You know it’s a good thing when you can’t make up your mind whether the directing, the art design or the editing is the source of a film’s technical brilliance. I think it’s safe to say that for this one, all three contribute enormously. It is exhausting just to take in the film with the eyes, but where it really provides a workout is in the mind. Has has created a platform for viewers to try out dozens of theories and, no matter how crazy the conjecture, he never leaves us lacking for evidence.

Walrus Rating: 8.5

P.S. If anyone out there knows where I can find any Wojciech Has films other than “The Saragossa Manuscript” and this one, please let me know. He is fast becoming a favorite, but his work seems unjustly unavailable.

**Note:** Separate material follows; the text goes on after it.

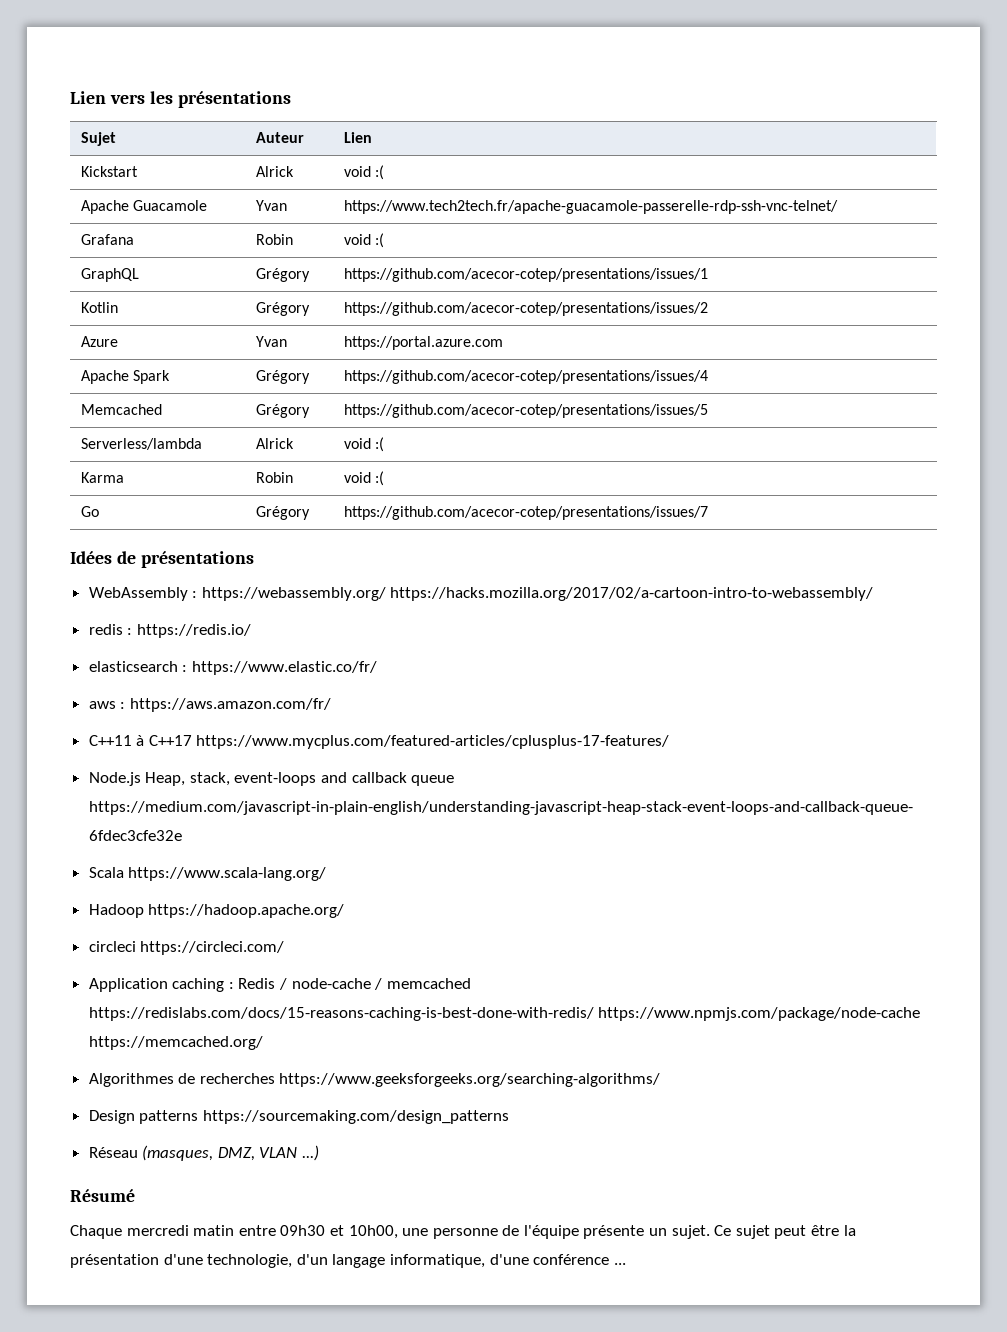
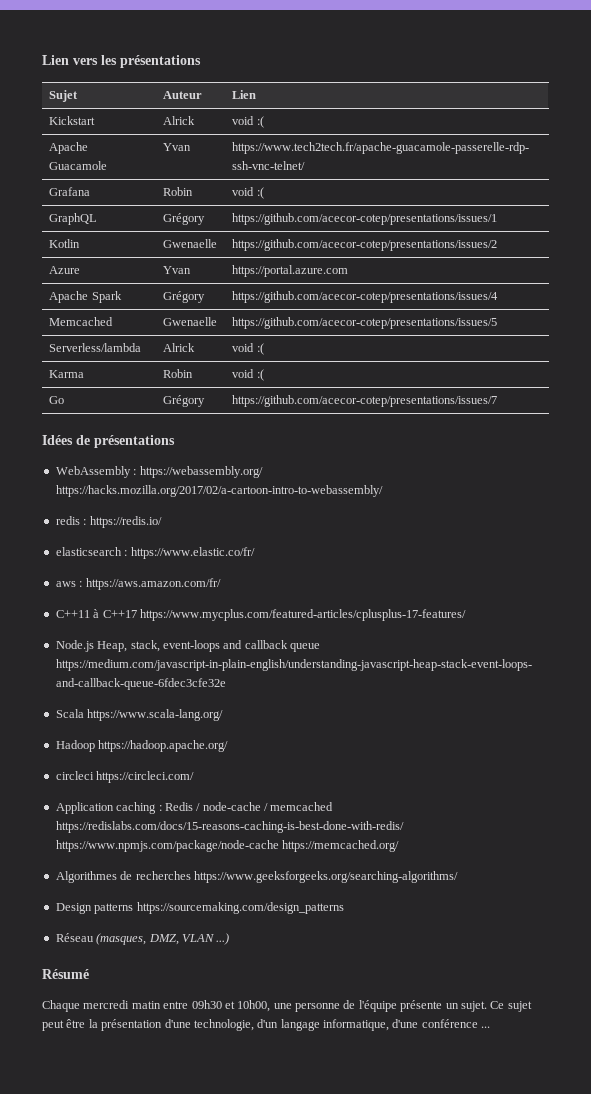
[255,302,310,316] Grégory -> [163,239,218,248] Gwenaelle
[255,404,310,418] Grégory -> [163,317,218,326] Gwenaelle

The Flying Maciste Brothers said...

Nice to see Has getting mentioned for something other than his magnificent SARAGOSSA MANUSCRIPT. I have HARMONIA, a wonderful MOUCHETTE-esque short of Has' from 1948. HOURGLASS is indeed a typically rich, dense project. Has is someone whose art beckons a thorough analysis. Now, who is brave enough for such a task...?

FilmWalrus said...

For a great in-depth plot summary and breakdown of the themes in Hourglass Sanatorium, you might try this essay:

Glad to see some Has fans out there!

Mad Dog said...

Sounds like an interesting time! :3

Anonymous said...

Just to let you know about a new site set up to accompany the release of Saragossa on DVD.

Best wishes

Timjim (site creator)

FilmWalrus said...


Excellent work! Sounds like your restoration is a must see. Not only do I want a copy, but I'd love "I Am Cuba" from you catalogue and "Memories of Underdevelopment" (I saw a grainy 35mm back in college) and "Black God White Devil" (the VHS I watched was faded and the subtitles unreadable). I'd even brave the poor US-UK exchange rate if you sold Region 1 copies. Let me know if you ever do!

Alex Barrett said...

I couldn't agree more that Has' work has been sorely overlooked; he doesn't seem to appear in any of the classic film histories, despite clearly belonging in 'the canon' of great directors (at least based on the three films I've seen: Saragossa, Hourglass and The Doll). The great thing about his films is that they stay with you; there are images from each of them that I don't think I'll ever forgot.

To answer the question in your p.s., two of his earlier films – One Room Tenants and The Noose – are out on DVD in Poland, apparently with English subs on the films but not on the features. I'm hoping a friend is going to pick them up for me when he goes to Poland next month, but they can also be ordered from various Polish etailers.